SELECTED EXCERPT ▸
Sunday, 31 May 2015

Second Progress Report on the Novel: Life Gets in the Way

Hmm. Turns out I was a bit ambitious in the last post talking about this - instead of maintaining the average daily word count between 500-1,000 words, in May I dropped off a bit and stuck mainly around 500 words whenever I sat down to write. I also didn't replicate the 3-week streak I managed last month, although I did manage an 11-day streak, so I won't complain too much.

The more frustrating thing is that the story is starting to wind down toward the end, but I'm still barely halfway to the word count I'd set myself. This is less banal than it seems, since a lot of publishers have rather strict limits at around 80-90 thousand words, and I don't want to have to (eventually) shop around a novella - because does anybody even publish those anymore?

I have some thoughts for expanding the story, of course - certain characters that I've introduced who could have their roles fleshed out a bit more (I don't dare cut them at this point), and I might be able to add some more descriptions of people and places. If I do that, I'll have to make sure I don't waffle on too much, and that I do heed Elmore Leonard's advice to not write the boring parts that everybody skips over.

As far as why the word counts went down and the streaks got shorter, I'm trying to figure out what happened. Surely some of my other life stuff interfered, as there were a few nights that I was up in San Francisco for work or for fun, and my birthday was this month, too.

I also suspect that intensity is easy to maintain at the start of a long project, when you're excited about it, and at the end, when you're finally tying everything together again. Or to put it another way, I don't know if I like the second act as much as the first or third.

This doesn't refer specifically to my own work, by the way. I find that the start of a novel, movie or TV show always seems to grab me more, and then in Act 2 things settle down a bit until the end. I'm curious if this is down to attention spans, or the particular work I'm reading at the time. I know that in my case, there are some good set pieces in Act 2, but a lot of the other stuff has been glossed over quicker than I expected when I outlined the story; and there's also quite a lot of new stuff that wasn't in the outline (not that this is a problem, because I enjoyed writing it).

WHAT TO DO ▸
1 – Reproduce, word for word, the passage of the novel progress report starting at "I have some" and ending at "everybody skips over.".
2 – Continue the novel progress report from the point where it stops.

DATASET CONTENT ▸

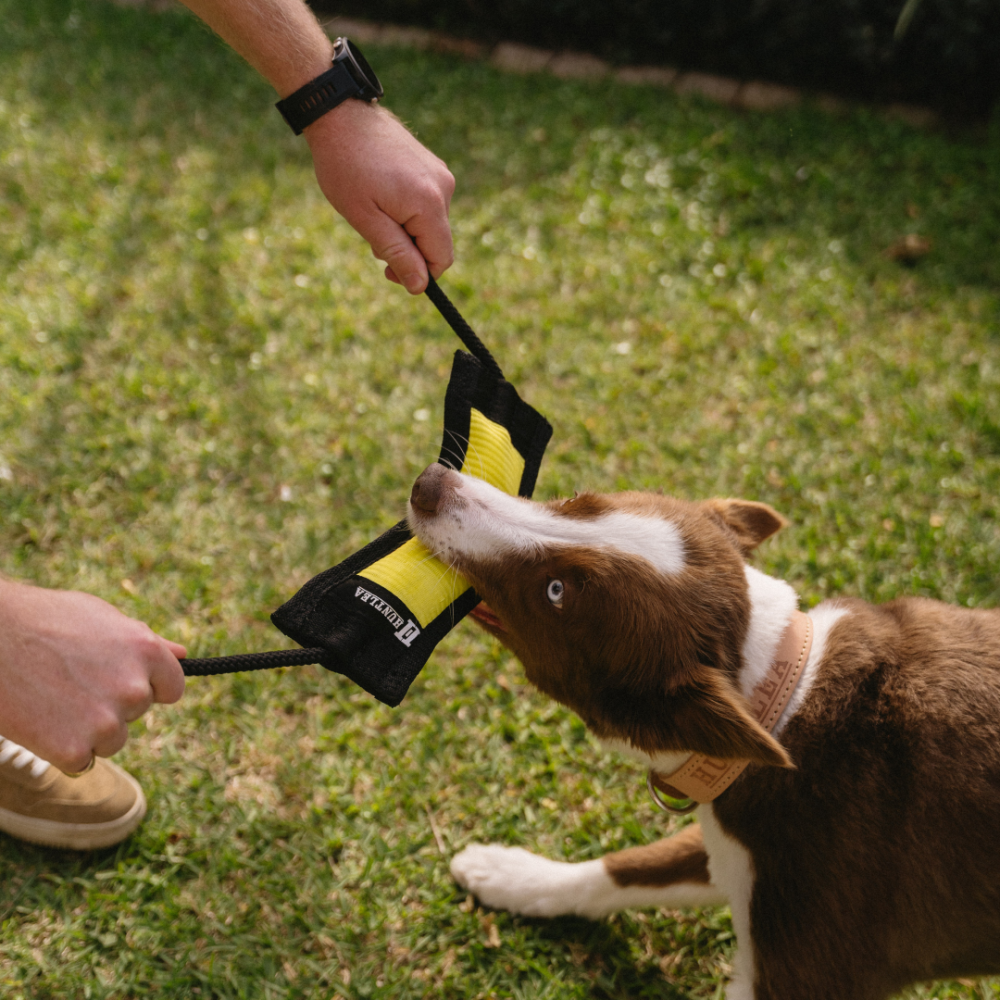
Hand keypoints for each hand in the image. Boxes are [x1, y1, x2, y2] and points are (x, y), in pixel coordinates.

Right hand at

RESPONSES ▸
1 –
I have some thoughts for expanding the story, of course - certain characters that I've introduced who could have their roles fleshed out a bit more (I don't dare cut them at this point), and I might be able to add some more descriptions of people and places. If I do that, I'll have to make sure I don't waffle on too much, and that I do heed Elmore Leonard's advice to not write the boring parts that everybody skips over.

2 –
It's maybe a bit sad, but I think I'm going to have to refer back to Save the Cat to flesh stuff out. I do know of a couple of authors back in London who use it to make sure their stories are flowing well enough, so there is some applicability to novel-writing. On the other hand, it's hard to imagine George RR Martin needing to refer to Save the Cat for his own books.

Of course, he had to start somewhere, too...

Anyway, on to Month 3 and the end of the story. And I shouldn't stress too much anyway - this is the first/rough draft, so I won't have to worry about too much other stuff until I start on the revisions.

Just need to ignore Stephen King's advice that the second draft should always be 10% shorter than the first...

Sunday, 24 May 2015

Avengers: Age of Crossovers

Thanks to the Memorial Day weekend, I got let out of work early on Friday, so I decided to use that time to its best advantage and go watch a 2-hour movie in a darkened cinema. My choice was Avengers: Age of Ultron, since it's the oldest release on my current shortlist of movies I want to catch (Mad Max: Fury Road and Tomorrowland being the others), and because it was starting at the perfect time for me to make my way over from work and find a seat.

I don't know if I've mentioned, but the first Avengers movie, from 2012? I quite liked it. All the Marvel movies had been building up to that, from the first Iron Man back in 2008 with its Samuel L Jackson as Nick Fury cameo, so it was great to finally see the characters together and kicking ass.

It helped that I generally liked the movies preceding it - Iron Man remains my favorite of the Marvel movies, and Captain America was also a pretty fun romp. I never got to see either Thor film, but I'm assured that they aren't bad either.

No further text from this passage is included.